Im Ergebnis zeigt sich, dass unsere Hypothese, wonach ein negatives residuelles Momentum zu einer unterdurchschnittlichen Wertentwicklung führt, nur zum Teil gehalten werden kann. Konkret lässt sich beobachten, dass der Zusammenhang zwischen dem residuellen Momentum und der dann folgenden Wertentwicklung nur wenige Tage lang positiv ist. Schon kurze Zeit danach setzt eine Gegenbewegung ein, die dann über eine vergleichsweise lange Zeit von fast 80 Handelstagen anhält. Die Konsequenz daraus ist wie folgt: Wenn ein negatives residuelles Momentum beobachtet werden kann, sollte man als Investor noch einige Tage abwarten, um zu überprüfen, ob der Wert noch negativer wird oder aber eine Stabilisierung eintritt. Spätestens dann spricht aber einiges dafür, das zuvor eingetretene negative Momentum und damit die „wahre“ unternehmensspezifische Wertentwicklung – bereinigt um Sektoreffekte und sog. Faktorrenditen – für mögliche zukünftige Kursgewinne zu nutzen.

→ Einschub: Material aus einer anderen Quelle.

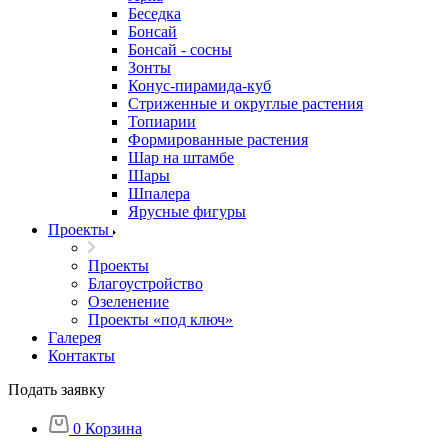
Беседка
Бонсай
Бонсай - сосны
Зонты
Конус-пирамида-куб
Стриженные и округлые растения
Топиарии
Формированные растения
Шар на штамбе
Шары
Шпалера
Ярусные фигуры
Проекты
Проекты
Благоустройство
Озеленение
Проекты «под ключ»
Галерея
Контакты
Подать заявку
0
Корзина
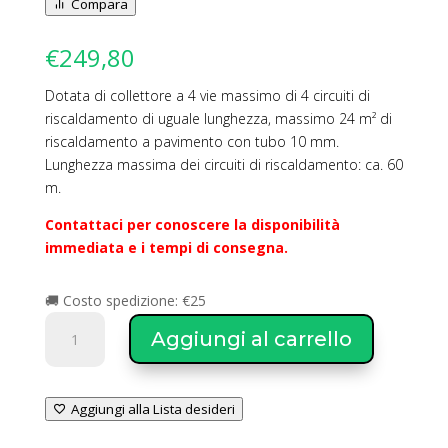
Compara
€
249,80
Dotata di collettore a 4 vie massimo di 4 circuiti di
riscaldamento di uguale lunghezza, massimo 24 m² di
riscaldamento a pavimento con tubo 10 mm.
Lunghezza massima dei circuiti di riscaldamento: ca. 60
m.
Contattaci per conoscere la disponibilità
immediata e i tempi di consegna.
🚚 Costo spedizione: €25
SAVIO
Aggiungi al carrello
Cassetta
di
distribuzione
Aggiungi alla Lista desideri
SLIM
REG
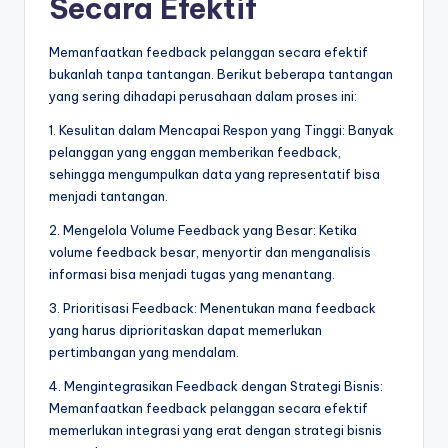
Secara Efektif
Memanfaatkan feedback pelanggan secara efektif
bukanlah tanpa tantangan. Berikut beberapa tantangan
yang sering dihadapi perusahaan dalam proses ini:
1. Kesulitan dalam Mencapai Respon yang Tinggi: Banyak
pelanggan yang enggan memberikan feedback,
sehingga mengumpulkan data yang representatif bisa
menjadi tantangan.
2. Mengelola Volume Feedback yang Besar: Ketika
volume feedback besar, menyortir dan menganalisis
informasi bisa menjadi tugas yang menantang.
3. Prioritisasi Feedback: Menentukan mana feedback
yang harus diprioritaskan dapat memerlukan
pertimbangan yang mendalam.
4. Mengintegrasikan Feedback dengan Strategi Bisnis:
Memanfaatkan feedback pelanggan secara efektif
memerlukan integrasi yang erat dengan strategi bisnis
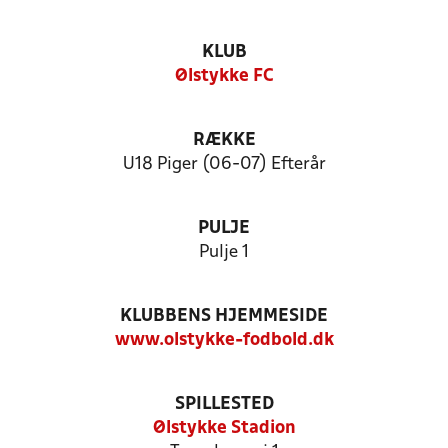
KLUB
Ølstykke FC
RÆKKE
U18 Piger (06-07) Efterår
PULJE
Pulje 1
KLUBBENS HJEMMESIDE
www.olstykke-fodbold.dk
SPILLESTED
Ølstykke Stadion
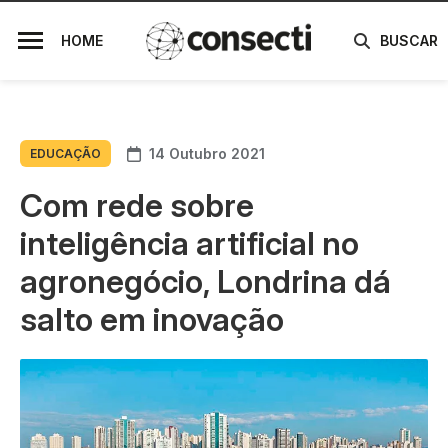
HOME
BUSCAR
14 Outubro 2021
EDUCAÇÃO
Com rede sobre
inteligência artificial no
agronegócio, Londrina dá
salto em inovação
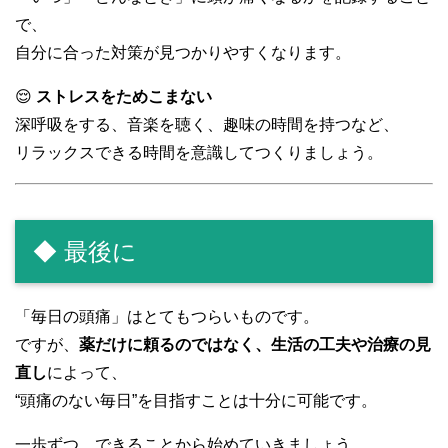
で、
自分に合った対策が見つかりやすくなります。
😌
ストレスをためこまない
深呼吸をする、音楽を聴く、趣味の時間を持つなど、
リラックスできる時間を意識してつくりましょう。
◆ 最後に
「毎日の頭痛」はとてもつらいものです。
ですが、
薬だけに頼るのではなく、生活の工夫や治療の見
直し
によって、
“頭痛のない毎日”を目指すことは十分に可能です。
一歩ずつ、できることから始めていきましょう。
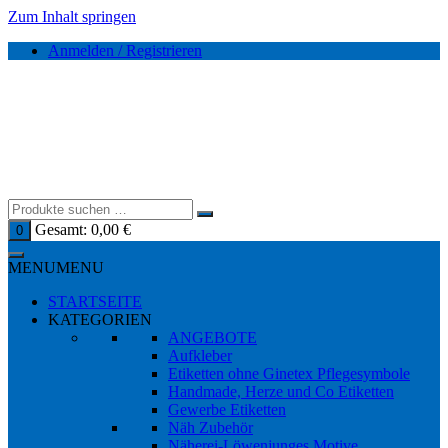
Zum Inhalt springen
Anmelden / Registrieren
Gesamt:
0,00
€
0
MENU
MENU
STARTSEITE
KATEGORIEN
ANGEBOTE
Aufkleber
Etiketten ohne Ginetex Pflegesymbole
Handmade, Herze und Co Etiketten
Gewerbe Etiketten
Näh Zubehör
Näherei-Löwenjunges Motive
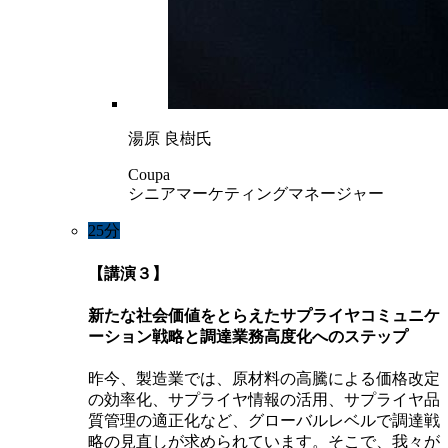
湯原 良樹氏
Coupa
シニアマーケティングマネージャー
25分
【講演３】
新たな社会価値をとらえたサプライヤコミュニケ
ーション戦略と調達業務高度化へのステップ
昨今、製造業では、原材料の高騰による価格改定
の効率化、サプライヤ情報の活用、サプライヤ品
質管理の適正化など、グローバルレベルで調達戦
略の見直しが求められています。そこで、我々が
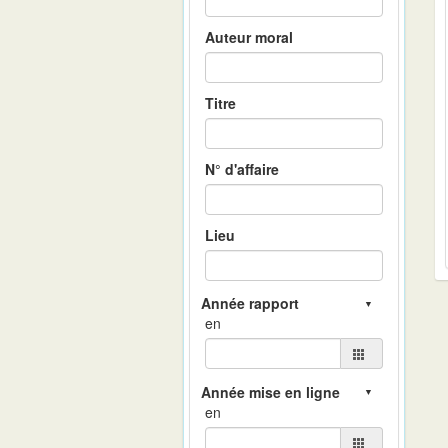
Auteur moral
Titre
N° d'affaire
Lieu
en
en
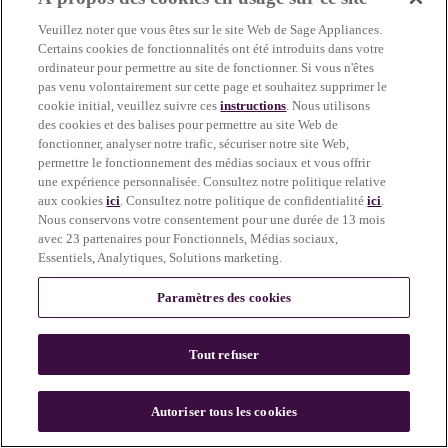
more information)
.
Veuillez noter que vous êtes sur le site Web de Sage Appliances.
Certains cookies de fonctionnalités ont été introduits dans votre
ordinateur pour permettre au site de fonctionner. Si vous n'êtes
pas venu volontairement sur cette page et souhaitez supprimer le
cookie initial, veuillez suivre ces
instructions
. Nous utilisons
des cookies et des balises pour permettre au site Web de
fonctionner, analyser notre trafic, sécuriser notre site Web,
permettre le fonctionnement des médias sociaux et vous offrir
une expérience personnalisée. Consultez notre politique relative
aux cookies
ici
. Consultez notre politique de confidentialité
ici
.
Nous conservons votre consentement pour une durée de 13 mois
avec 23 partenaires pour Fonctionnels, Médias sociaux,
Essentiels, Analytiques, Solutions marketing.
Paramètres des cookies
Tout refuser
c
o
u
Autoriser tous les cookies
n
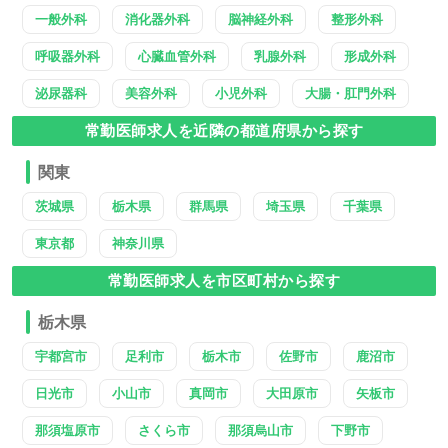
一般外科
消化器外科
脳神経外科
整形外科
呼吸器外科
心臓血管外科
乳腺外科
形成外科
泌尿器科
美容外科
小児外科
大腸・肛門外科
常勤医師求人を近隣の都道府県から探す
関東
茨城県
栃木県
群馬県
埼玉県
千葉県
東京都
神奈川県
常勤医師求人を市区町村から探す
栃木県
宇都宮市
足利市
栃木市
佐野市
鹿沼市
日光市
小山市
真岡市
大田原市
矢板市
那須塩原市
さくら市
那須烏山市
下野市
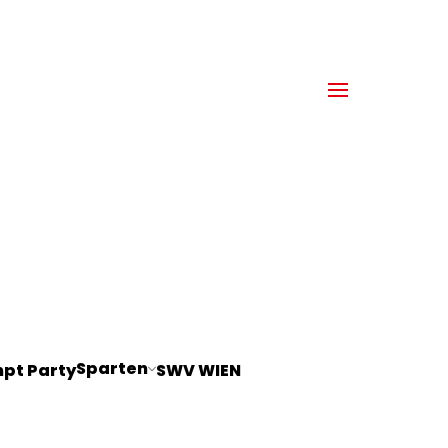
Sparten
pt Party
SWV WIEN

Leider legen schon die in der obigen Grafik aufgezeigten sehr niedrigen Korrelationskoeffizienten nahe, dass mit dieser Art des Timings keine Wunder zu erwarten sind. Die geringen Werte von -0,05 bis +0,03 sind letztlich als Hinweis darauf zu werten, dass hier eine extreme Streuung von Daten und Zusammenhängen vorliegt. Eine systematische Nutzung dieser Informationen ist damit vergleichsweise schwer. Im Prinzip müsste man Jahr für Jahr hunderte von Transaktionen auf Basis einer solchen Strategie durchführen, um mit hinreichender Sicherheit die Performancevorteile „vereinnahmen“ zu können. Und es wird noch ein wenig komplizierter: Die obige Abbildung suggeriert indirekt, dass es zu einem gegebenen Zeitpunkt einen linearen Zusammenhang zwischen residuellem Momentum und relativer Performance geben könnte. Das ist aber gar nicht der Fall. Vielmehr sind die Mean-Reversion-Eigenschaften und Mean-Reversion-Wahrscheinlichkeiten und deren zeitlicher Verlauf auch davon abhängig, wie ausgeprägt das residuelle Momentum zu einem gegebenen Zeitpunkt war. Dies macht den Sachverhalt sehr schwer einschätzbar, zeigt aber auch, wie unglaublich effizient Märkte inzwischen sind. Denn die zu beobachtende und sehr schnell einsetzende Mean Reversion in der Wertentwicklung nach dem Eintreten eines sehr negativen residuellen Momentums ist letztlich auch ein Beweis dafür, wie schnell der Markt unternehmensspezifische Übertreibungen in den Börsenkursen wieder korrigiert. Das spricht auch dafür, bei Timingentscheidungen nicht in Hektik zu verfallen. Aufgeben wollen wir aber nicht: In den kommenden Wochen werden wir uns in einer zweiten Veröffentlichung mit einer weiteren Methode beschäftigen, Timing und das Risikomanagement von Aktienpositionen zu verbessern.